(Material for this task):
================================

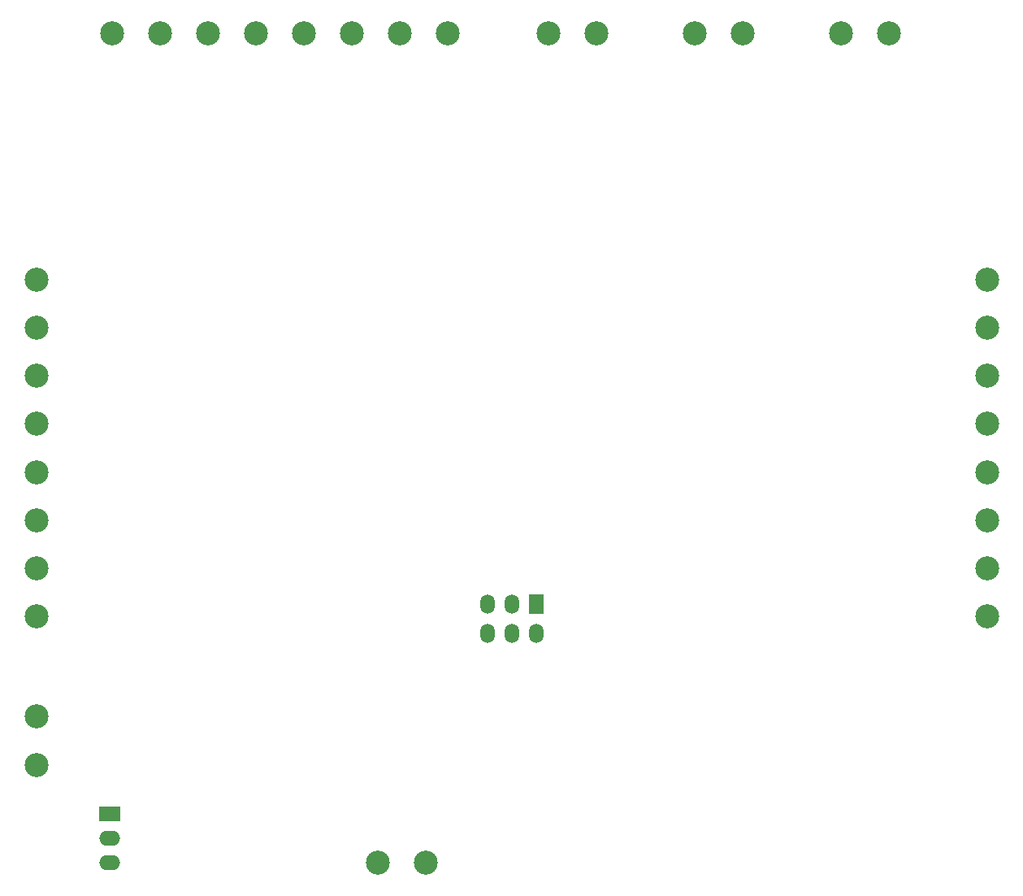
<source format=gbs>
G04 (created by PCBNEW (2013-may-18)-stable) date Wed 01 Apr 2015 05:00:06 PM EDT*
%MOIN*%
G04 Gerber Fmt 3.4, Leading zero omitted, Abs format*
%FSLAX34Y34*%
G01*
G70*
G90*
G04 APERTURE LIST*
%ADD10C,0.00590551*%
%ADD11R,0.06X0.0787*%
%ADD12O,0.06X0.0787*%
%ADD13R,0.0866X0.06*%
%ADD14O,0.0866X0.06*%
%ADD15C,0.0984252*%
G04 APERTURE END LIST*
G54D10*
G54D11*
X40500Y-44402D03*
G54D12*
X40500Y-45598D03*
X39500Y-44402D03*
X39500Y-45598D03*
X38500Y-44402D03*
X38500Y-45598D03*
G54D13*
X23000Y-53000D03*
G54D14*
X23000Y-54000D03*
X23000Y-55000D03*
G54D15*
X59000Y-31110D03*
X59000Y-33078D03*
X59000Y-35047D03*
X59000Y-37015D03*
X59000Y-38984D03*
X59000Y-40952D03*
X59000Y-44889D03*
X59000Y-42921D03*
X23110Y-21000D03*
X25078Y-21000D03*
X27047Y-21000D03*
X29015Y-21000D03*
X30984Y-21000D03*
X32952Y-21000D03*
X36889Y-21000D03*
X34921Y-21000D03*
X20000Y-44889D03*
X20000Y-42921D03*
X20000Y-40952D03*
X20000Y-38984D03*
X20000Y-37015D03*
X20000Y-35047D03*
X20000Y-31110D03*
X20000Y-33078D03*
X42984Y-21000D03*
X41015Y-21000D03*
X20000Y-49015D03*
X20000Y-50984D03*
X48984Y-21000D03*
X47015Y-21000D03*
X54984Y-21000D03*
X53015Y-21000D03*
X34015Y-55000D03*
X35984Y-55000D03*
M02*

</source>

================================

(Exercise aim): Please, from the material above, copy only the lines from the line with "X59000Y-40952D03*" up to and including the line with "X20000Y-35047D03*", exactly as written.

(Written answer):
X59000Y-40952D03*
X59000Y-44889D03*
X59000Y-42921D03*
X23110Y-21000D03*
X25078Y-21000D03*
X27047Y-21000D03*
X29015Y-21000D03*
X30984Y-21000D03*
X32952Y-21000D03*
X36889Y-21000D03*
X34921Y-21000D03*
X20000Y-44889D03*
X20000Y-42921D03*
X20000Y-40952D03*
X20000Y-38984D03*
X20000Y-37015D03*
X20000Y-35047D03*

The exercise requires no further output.